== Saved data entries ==
'''

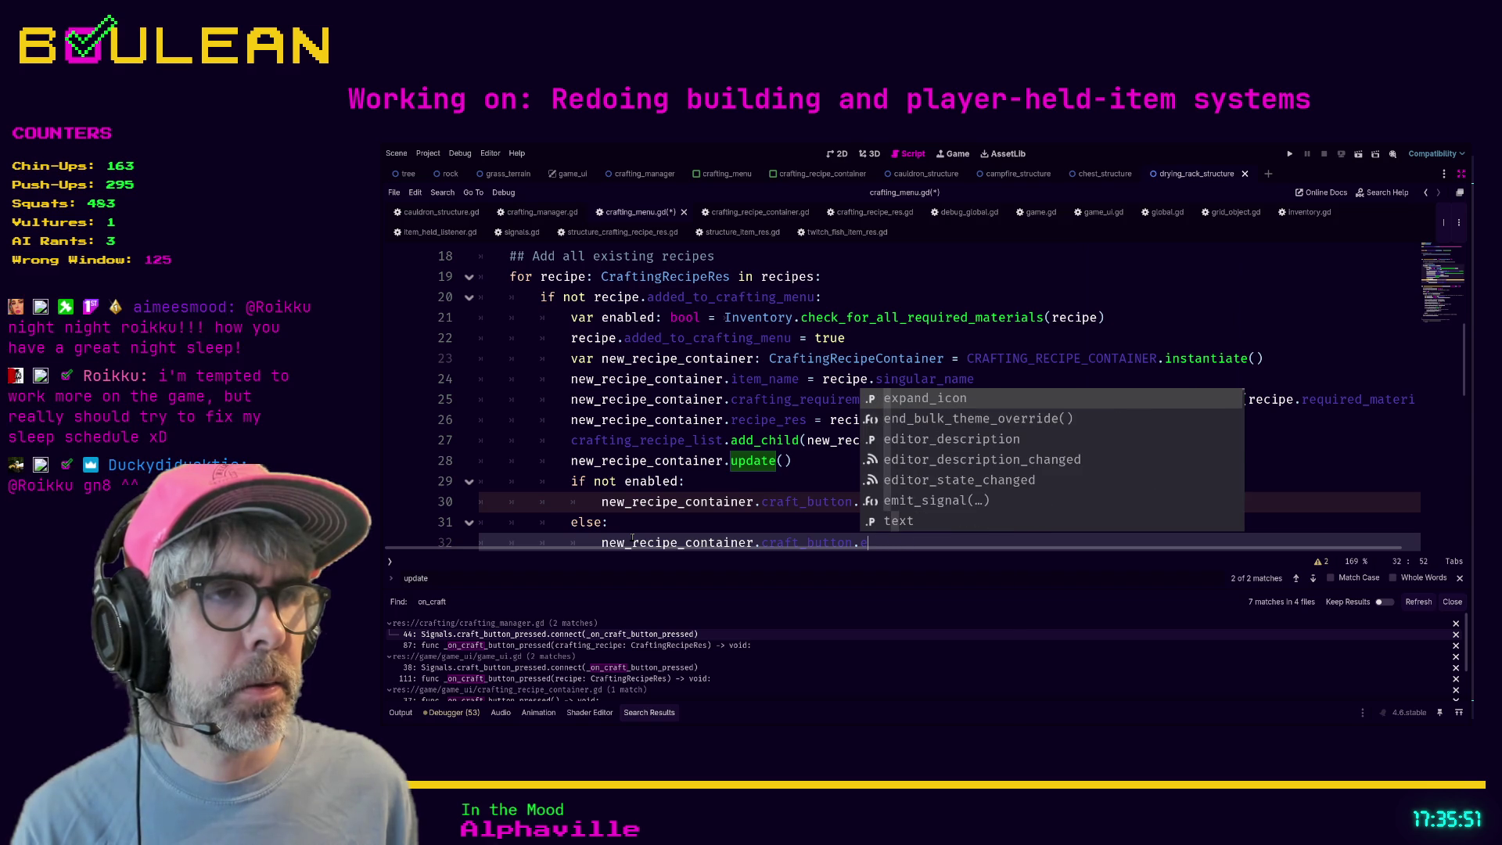
key("BackSpace")
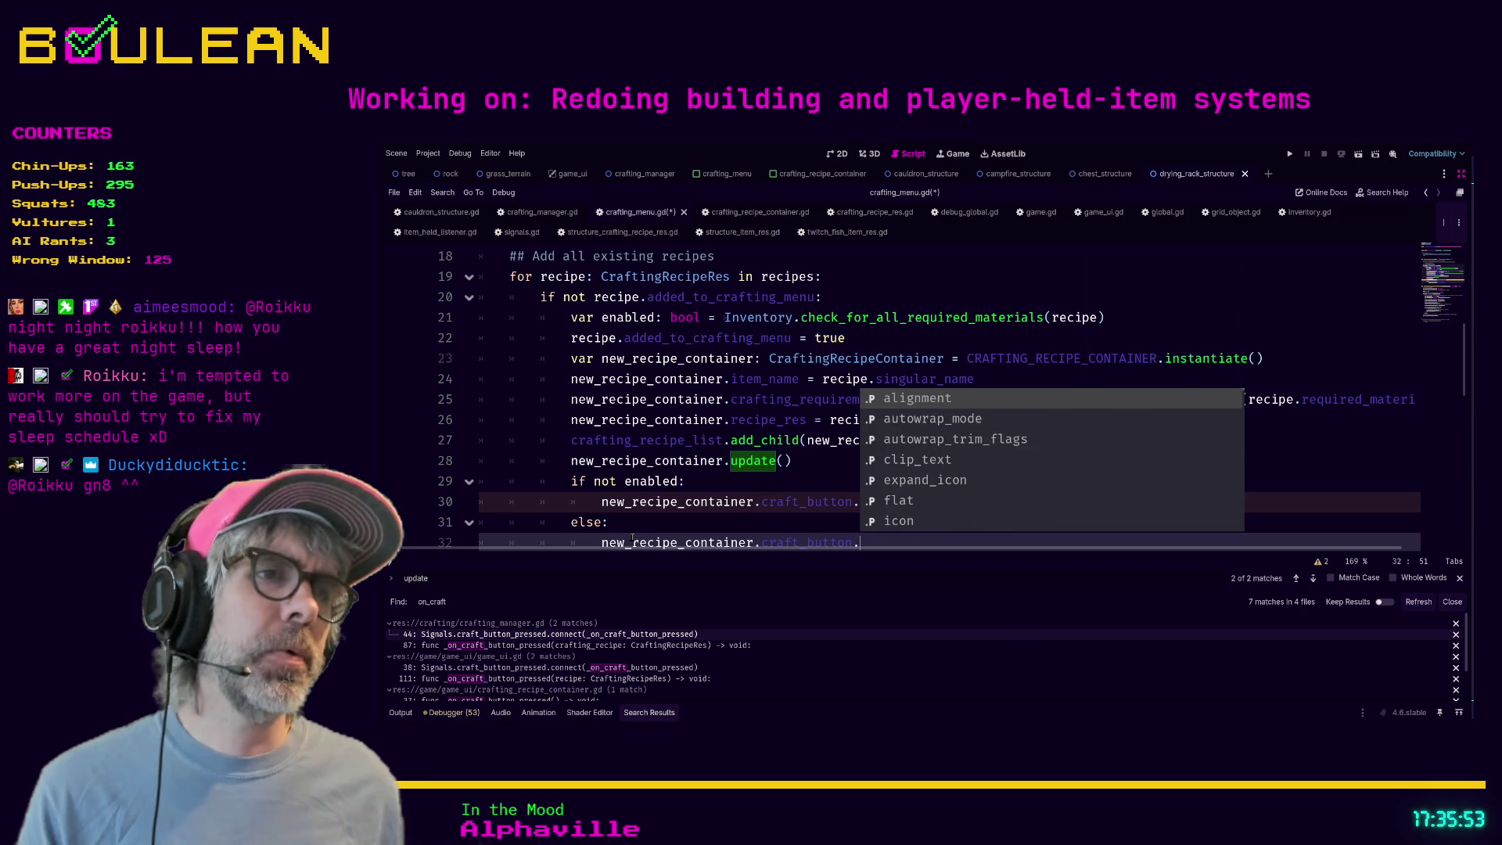
left_click(740, 501)
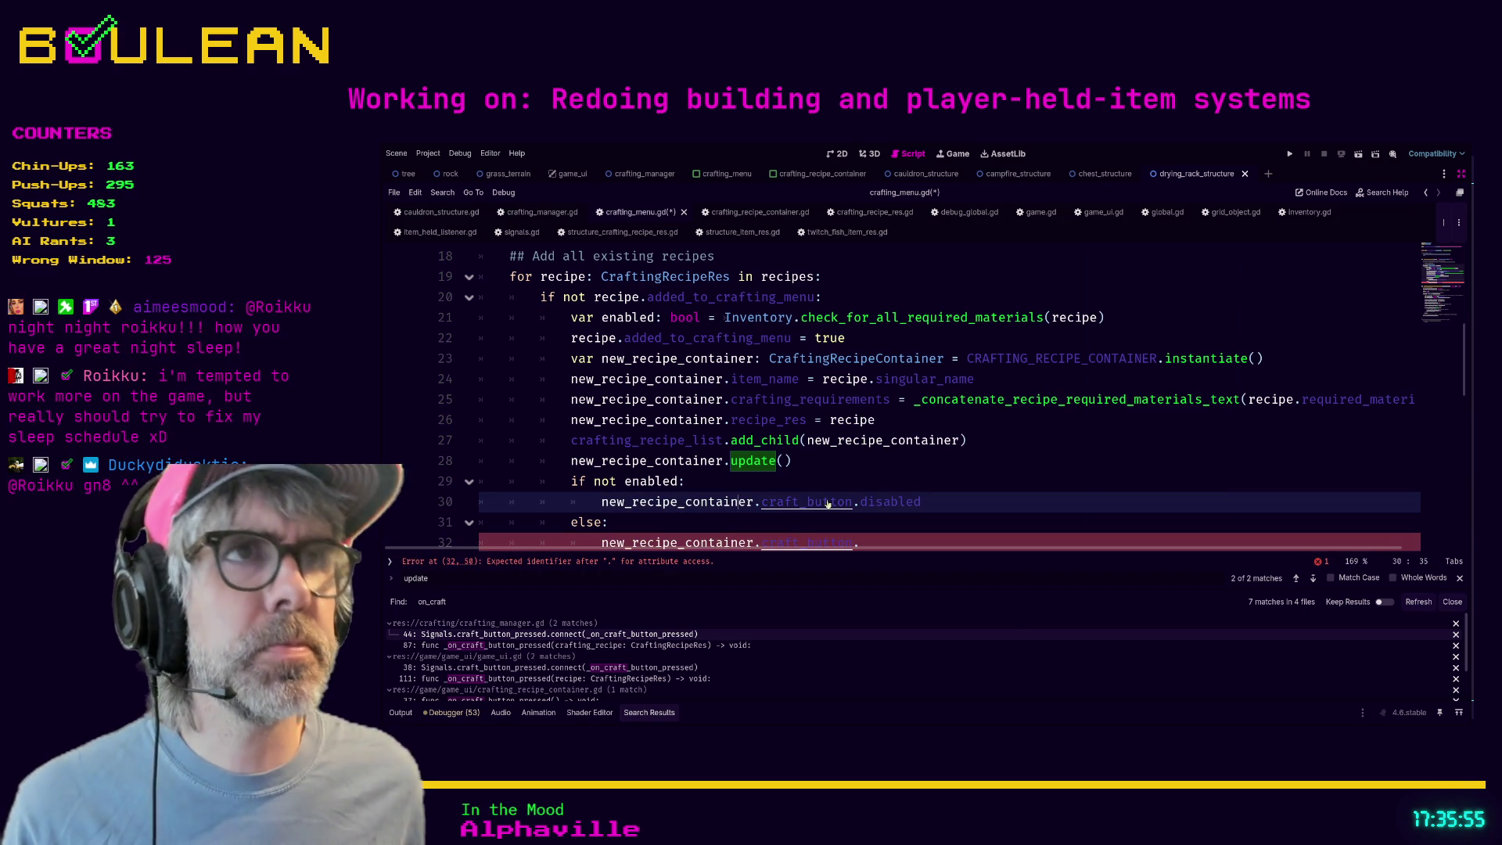
left_click(1004, 281)
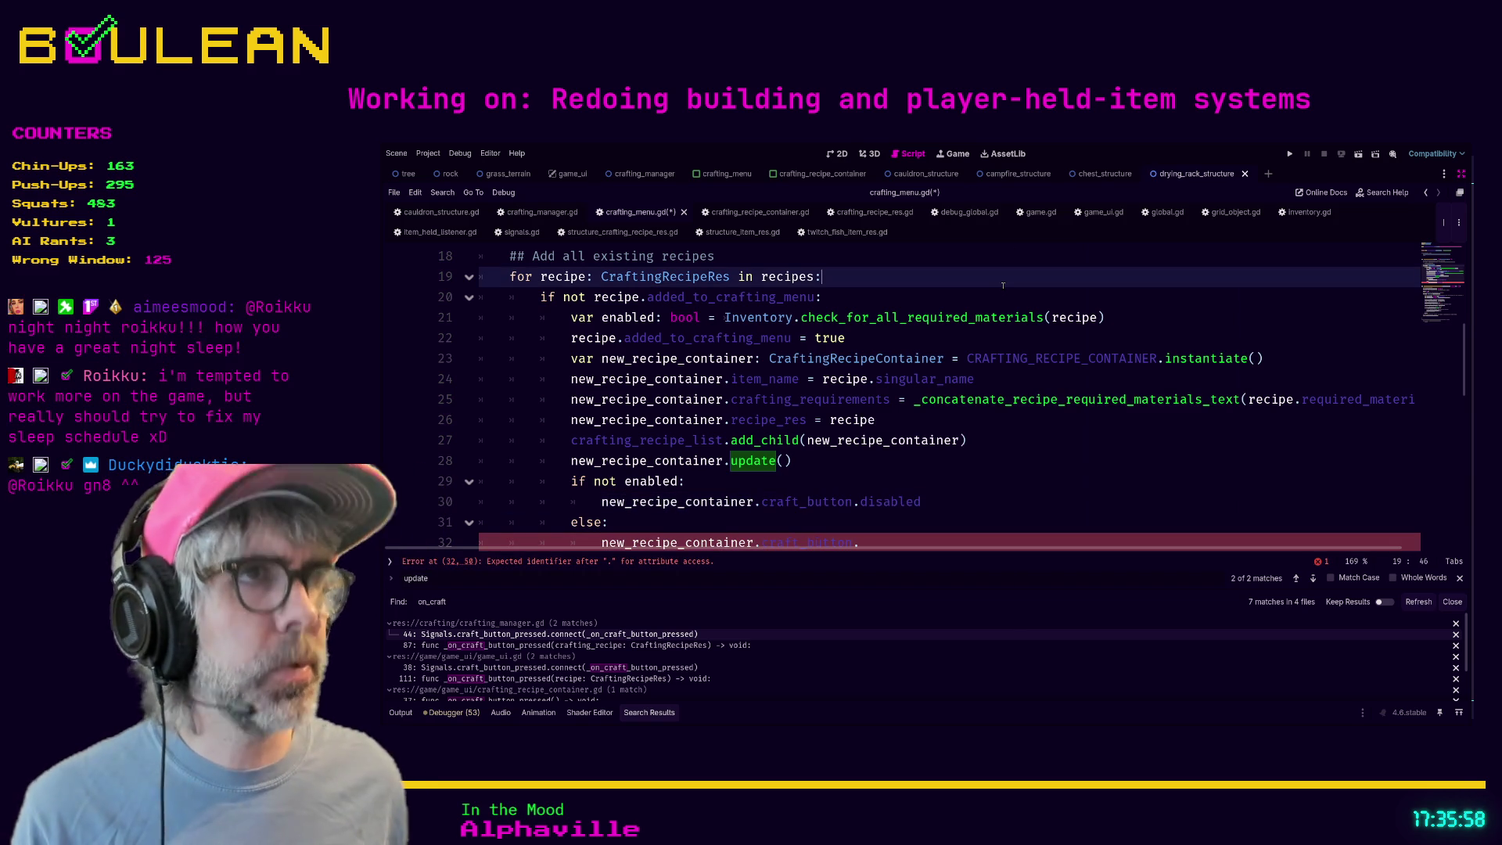
- Restore the side panels and inspect CraftButton in the crafting_recipe_container scene
key("ctrl+shift+F11")
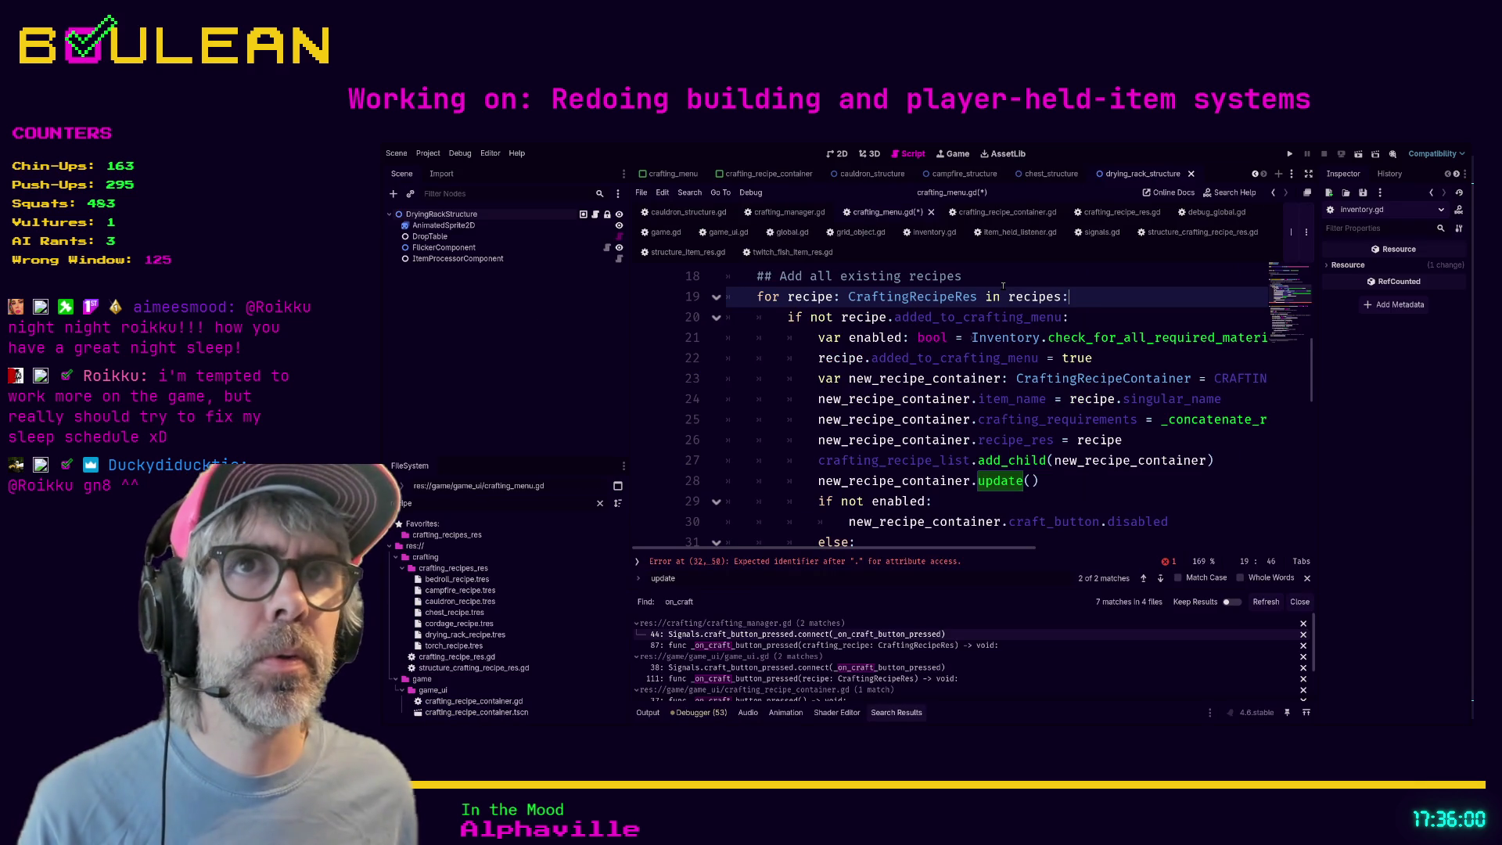
left_click(769, 173)
left_click(438, 269)
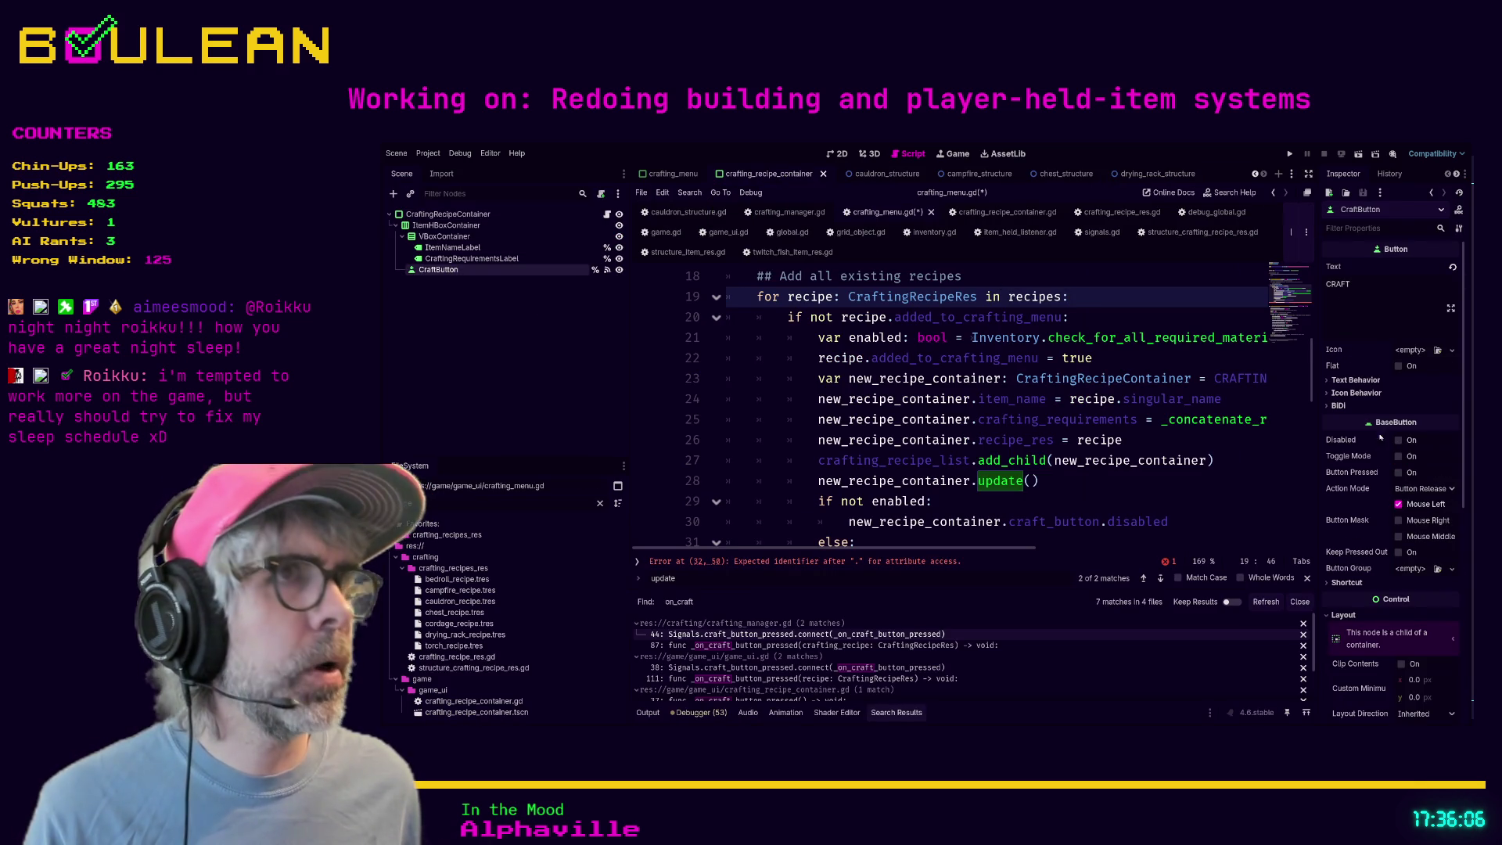
left_click(874, 174)
left_click(798, 175)
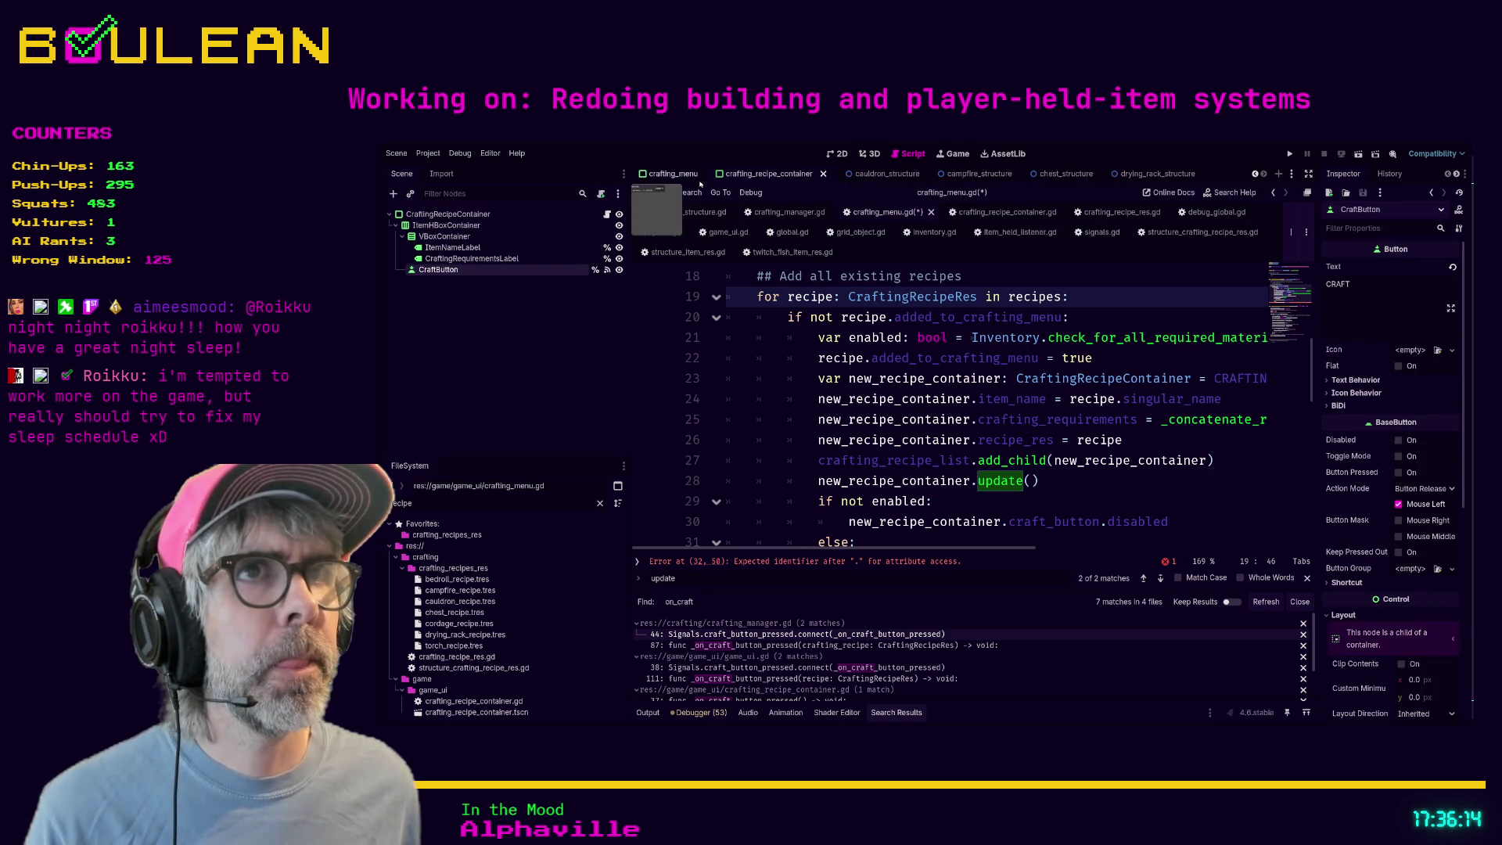
- Check crafting_manager.gd and crafting_recipe_container.gd, then return to line 32 of crafting_menu.gd
left_click(793, 219)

'''

== Task instructions ==
Starting with the line that has "left_click(769, 173)" and ending with the last line of the records, retype every line exactly and only those lines. Do not include the pictures.

== Exercise output ==
left_click(769, 173)
left_click(438, 269)
left_click(874, 174)
left_click(798, 175)
- Check crafting_manager.gd and crafting_recipe_container.gd, then return to line 32 of crafting_menu.gd
left_click(793, 219)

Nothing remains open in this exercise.